Giuseppe Gullo è Team Manager della Green Basket Palermo, ci racconta la sua esperienza con il mondo della disabilità.
In che maniera ha vissuto l’inclusione in campo? «Nel 1990, quando di disabilità e inclusione se ne parlava veramente poco, ero in squadra con i fratelli Pignataro: due atleti sordomuti eccezionali che giocavano nel Campionato Federale Pallacanestro in serie C unica regionale (che sarebbe oggi la serie C1 nazionale). Si trattava di una situazione eccezionale per l’epoca: un campionato di sport integrato in cui disabili e normodotati giocavano insieme nella stessa squadra».
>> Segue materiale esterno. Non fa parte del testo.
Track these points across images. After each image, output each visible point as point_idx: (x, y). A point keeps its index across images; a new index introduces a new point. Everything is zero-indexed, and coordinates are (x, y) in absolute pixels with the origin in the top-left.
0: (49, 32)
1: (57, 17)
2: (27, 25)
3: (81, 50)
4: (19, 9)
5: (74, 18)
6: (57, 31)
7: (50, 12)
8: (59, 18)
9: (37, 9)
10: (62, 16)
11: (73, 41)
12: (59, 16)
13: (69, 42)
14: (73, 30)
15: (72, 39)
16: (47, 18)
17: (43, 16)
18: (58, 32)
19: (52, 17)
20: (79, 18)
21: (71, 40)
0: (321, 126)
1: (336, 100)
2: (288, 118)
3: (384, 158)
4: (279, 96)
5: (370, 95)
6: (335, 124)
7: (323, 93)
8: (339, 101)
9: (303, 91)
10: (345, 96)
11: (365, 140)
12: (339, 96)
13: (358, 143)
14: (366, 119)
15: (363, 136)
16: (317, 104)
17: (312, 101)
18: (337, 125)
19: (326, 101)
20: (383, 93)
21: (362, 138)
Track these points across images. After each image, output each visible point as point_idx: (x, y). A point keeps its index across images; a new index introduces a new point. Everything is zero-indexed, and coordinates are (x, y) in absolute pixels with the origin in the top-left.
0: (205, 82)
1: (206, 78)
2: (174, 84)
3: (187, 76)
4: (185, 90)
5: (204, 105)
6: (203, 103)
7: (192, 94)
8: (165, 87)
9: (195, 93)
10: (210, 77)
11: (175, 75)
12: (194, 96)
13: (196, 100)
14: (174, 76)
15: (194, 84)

Questa esperienza cosa le ha lasciato? «Una forte capacità di adattamento: abbiamo raggiunto grandi risultati grazie ai fratelli Pignataro con cui avevano creato un canale di comunicazione con il linguaggio dei segni e con il labiale. Ricordo un grande affiatamento tra tutti i componenti della squadra che hanno imparato il linguaggio dei segni proprio in questa occasione: uscivamo spesso tutti insieme a bere qualcosa o a mangiare fuori perché vivevamo l’inclusione dentro e fuori dal campo. Durante le trasferte purtroppo i nostri avversari non avevano lo stesso spirito e spinti dalla bramosia di vincere avevano talvolta un comportamento falloso approfittandosi nell’incapacità dei compagni sordomuti di emettere manifestazioni verbali per segnalare all’arbitro un fallo».
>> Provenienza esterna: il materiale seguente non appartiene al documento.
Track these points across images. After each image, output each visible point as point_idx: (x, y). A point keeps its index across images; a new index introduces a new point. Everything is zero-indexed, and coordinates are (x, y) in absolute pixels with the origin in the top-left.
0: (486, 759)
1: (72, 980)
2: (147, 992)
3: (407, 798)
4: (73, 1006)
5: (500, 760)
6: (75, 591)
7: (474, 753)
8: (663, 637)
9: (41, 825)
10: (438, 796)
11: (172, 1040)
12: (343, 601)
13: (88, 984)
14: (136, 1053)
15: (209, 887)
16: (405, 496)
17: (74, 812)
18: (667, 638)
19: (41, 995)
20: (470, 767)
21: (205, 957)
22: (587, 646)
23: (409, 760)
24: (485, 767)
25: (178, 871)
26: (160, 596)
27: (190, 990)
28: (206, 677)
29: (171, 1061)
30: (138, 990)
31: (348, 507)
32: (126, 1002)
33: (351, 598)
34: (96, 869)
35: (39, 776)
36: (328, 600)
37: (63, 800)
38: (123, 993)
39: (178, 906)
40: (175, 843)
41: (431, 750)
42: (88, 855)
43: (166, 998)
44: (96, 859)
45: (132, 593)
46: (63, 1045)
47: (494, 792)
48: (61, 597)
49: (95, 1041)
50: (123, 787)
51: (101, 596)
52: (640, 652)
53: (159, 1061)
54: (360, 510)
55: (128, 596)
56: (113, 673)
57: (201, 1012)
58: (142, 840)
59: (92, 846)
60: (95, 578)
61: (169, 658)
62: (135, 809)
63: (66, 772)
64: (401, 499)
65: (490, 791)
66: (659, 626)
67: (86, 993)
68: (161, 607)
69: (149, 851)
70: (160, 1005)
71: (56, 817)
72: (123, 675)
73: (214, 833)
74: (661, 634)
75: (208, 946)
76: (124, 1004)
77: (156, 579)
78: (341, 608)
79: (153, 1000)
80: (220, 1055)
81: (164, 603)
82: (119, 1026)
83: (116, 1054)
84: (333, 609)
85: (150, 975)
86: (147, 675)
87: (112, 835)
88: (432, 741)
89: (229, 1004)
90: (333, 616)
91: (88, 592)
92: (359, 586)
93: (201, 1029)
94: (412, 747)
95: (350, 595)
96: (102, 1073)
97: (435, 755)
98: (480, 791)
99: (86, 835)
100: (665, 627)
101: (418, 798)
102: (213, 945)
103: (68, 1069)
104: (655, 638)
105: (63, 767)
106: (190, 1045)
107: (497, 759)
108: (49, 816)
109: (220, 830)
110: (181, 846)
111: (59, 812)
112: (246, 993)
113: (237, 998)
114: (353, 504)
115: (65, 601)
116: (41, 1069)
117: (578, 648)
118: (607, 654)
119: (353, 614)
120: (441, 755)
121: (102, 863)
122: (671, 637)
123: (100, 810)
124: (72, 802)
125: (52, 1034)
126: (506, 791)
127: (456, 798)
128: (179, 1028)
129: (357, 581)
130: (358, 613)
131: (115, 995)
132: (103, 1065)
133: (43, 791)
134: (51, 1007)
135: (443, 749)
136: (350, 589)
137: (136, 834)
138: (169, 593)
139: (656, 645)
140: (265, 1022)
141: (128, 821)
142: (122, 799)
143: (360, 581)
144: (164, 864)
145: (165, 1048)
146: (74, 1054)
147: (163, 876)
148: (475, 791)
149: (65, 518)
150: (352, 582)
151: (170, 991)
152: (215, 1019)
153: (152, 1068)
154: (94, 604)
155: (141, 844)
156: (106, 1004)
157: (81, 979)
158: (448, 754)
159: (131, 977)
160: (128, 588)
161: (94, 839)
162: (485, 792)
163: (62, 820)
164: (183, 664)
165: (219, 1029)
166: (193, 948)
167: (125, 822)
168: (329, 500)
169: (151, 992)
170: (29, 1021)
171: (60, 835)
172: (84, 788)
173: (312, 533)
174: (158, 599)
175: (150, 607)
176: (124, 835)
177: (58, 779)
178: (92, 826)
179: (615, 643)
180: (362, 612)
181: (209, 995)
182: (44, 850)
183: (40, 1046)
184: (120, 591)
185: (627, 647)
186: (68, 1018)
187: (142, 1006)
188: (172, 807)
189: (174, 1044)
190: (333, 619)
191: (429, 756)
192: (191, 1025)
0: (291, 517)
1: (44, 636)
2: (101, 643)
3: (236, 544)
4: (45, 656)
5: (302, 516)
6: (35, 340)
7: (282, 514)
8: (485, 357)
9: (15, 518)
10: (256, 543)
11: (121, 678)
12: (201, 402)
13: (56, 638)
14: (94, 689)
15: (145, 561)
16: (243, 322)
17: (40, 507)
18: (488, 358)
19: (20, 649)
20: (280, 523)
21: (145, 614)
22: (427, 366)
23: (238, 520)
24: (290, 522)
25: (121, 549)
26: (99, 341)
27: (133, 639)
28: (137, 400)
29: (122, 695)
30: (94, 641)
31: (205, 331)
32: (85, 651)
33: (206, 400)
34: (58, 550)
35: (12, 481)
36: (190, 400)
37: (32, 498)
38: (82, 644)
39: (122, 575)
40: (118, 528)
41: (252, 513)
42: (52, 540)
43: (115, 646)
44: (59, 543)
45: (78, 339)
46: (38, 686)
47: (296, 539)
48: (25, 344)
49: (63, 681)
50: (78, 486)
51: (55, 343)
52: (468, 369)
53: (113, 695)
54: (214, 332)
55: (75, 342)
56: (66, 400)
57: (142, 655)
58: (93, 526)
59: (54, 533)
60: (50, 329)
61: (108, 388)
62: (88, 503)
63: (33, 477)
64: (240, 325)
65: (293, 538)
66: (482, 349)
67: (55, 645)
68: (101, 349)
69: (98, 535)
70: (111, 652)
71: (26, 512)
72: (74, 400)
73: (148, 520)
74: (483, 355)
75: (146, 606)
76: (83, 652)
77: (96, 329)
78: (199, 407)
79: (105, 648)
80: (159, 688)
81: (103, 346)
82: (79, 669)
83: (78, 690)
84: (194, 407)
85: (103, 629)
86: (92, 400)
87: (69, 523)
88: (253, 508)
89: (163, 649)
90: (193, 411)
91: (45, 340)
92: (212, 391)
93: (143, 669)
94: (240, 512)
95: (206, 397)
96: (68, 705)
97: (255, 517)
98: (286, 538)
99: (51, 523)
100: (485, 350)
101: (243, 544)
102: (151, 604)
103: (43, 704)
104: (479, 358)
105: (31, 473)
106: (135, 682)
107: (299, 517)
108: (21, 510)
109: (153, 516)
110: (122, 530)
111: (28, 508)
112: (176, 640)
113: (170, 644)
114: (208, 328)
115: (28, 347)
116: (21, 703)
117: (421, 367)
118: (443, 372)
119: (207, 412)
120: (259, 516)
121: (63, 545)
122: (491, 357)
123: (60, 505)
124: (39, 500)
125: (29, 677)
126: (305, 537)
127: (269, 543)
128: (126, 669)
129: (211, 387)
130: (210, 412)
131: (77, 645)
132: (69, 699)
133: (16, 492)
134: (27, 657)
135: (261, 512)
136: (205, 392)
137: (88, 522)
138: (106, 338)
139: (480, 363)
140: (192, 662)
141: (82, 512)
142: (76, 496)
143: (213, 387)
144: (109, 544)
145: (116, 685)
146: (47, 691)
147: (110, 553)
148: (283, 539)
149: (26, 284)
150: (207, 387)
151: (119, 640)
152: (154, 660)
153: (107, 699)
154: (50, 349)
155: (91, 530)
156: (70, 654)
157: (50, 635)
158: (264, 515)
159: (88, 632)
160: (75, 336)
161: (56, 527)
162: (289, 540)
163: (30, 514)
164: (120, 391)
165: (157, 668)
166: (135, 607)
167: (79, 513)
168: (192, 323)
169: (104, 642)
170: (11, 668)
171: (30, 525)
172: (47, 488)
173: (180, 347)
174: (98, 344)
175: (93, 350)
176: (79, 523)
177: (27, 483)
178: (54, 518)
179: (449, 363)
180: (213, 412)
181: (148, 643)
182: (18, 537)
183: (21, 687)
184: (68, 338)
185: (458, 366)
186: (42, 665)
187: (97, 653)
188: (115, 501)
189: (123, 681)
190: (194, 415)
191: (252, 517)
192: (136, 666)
Dopo tanti anni le cose secondo lei sono cambiate? «Certamente, abbiamo fatto passi enormi nel progetto inclusivo. Nel mio lavoro come Team Manager condivido il campo del Pala Mangano a Palermo con i ragazzi che fanno basket in carrozzina: uno spazio fruibile anche per chi è in sedia a rotelle, segno di progresso e di volontà nell’attuare strategie inclusive a partire dagli impianti. Sono ancora troppo pochi quelli totalmente fruibili dai disabili».